Un last resort de samouraï
Il fallait également visiter Nagamachi, le quartier des Samouraïs de la classe moyenne durant la période Edo. Ces guerriers austères louaient leurs services à des seigneurs locaux. Ils pouvaient se donner la mort, lors de cérémonies publiques, quand l’honneur était en jeu. La cruauté de leurs mœurs n’avait d’égale que la zénitude de leur logis. Quel plaisir de prendre une pause dans l’une de ces villas de bois et de pierre à étages, avec vue sur un jardin paysager, ses bambous, ses lanternes, ses poissons rouges.
Un château ninja
L’après-midi, nous pénétrons dans un "château ninja", qui est, en réalité, un ancien temple. Une bâtisse haute en bois et toits de tuiles. Et à quatre étages, alors que les constructions étaient limitées à un étage sous l’ère Edo, où il vit le jour. Il abritait, il est vrai, des protecteurs du grand château de Kanazawa. Des maîtres d’arme vivent là, reclus dans des salles minuscules, priant, s’entraînant, s’adonnant à la cérémonie du thé. Le palais de bois est truffé de pièges, de trappes, pour surprendre l’éventuel assaillant. Et de sorties dissimulées pour s’éclipser. Un monde de paranoïa d’un autre âge.
Une salle consacrée au seppuku
L’une des salles à l’étage, sorte de réduit où tient à peine une personne, était dédiée aux suicides par éviscération, quand le guerrier avait failli aux règles ou perdu un combat.

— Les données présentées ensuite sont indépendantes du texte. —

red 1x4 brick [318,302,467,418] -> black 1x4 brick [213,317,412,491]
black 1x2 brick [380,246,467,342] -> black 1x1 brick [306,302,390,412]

Rude société de l’ancienne époque. On appelle cette salle celle des quatre tatamis. Quatre ou "shi", un chiffre qui signifie la mort et qui porte malheur au Japon.
Je suis getLastivement reparti de ce périple dans ces montagnes, avec le sentiment d’avoir déchanté l’univers des temples, des jardins, des ryokans, des trains à grande vitesse et des rues pavementes, et d’avoir découvert un pays qui, malgré son passé, est toujours prêt à se transformer, à se renouveler, sous le signe de la paix et de la sérénité.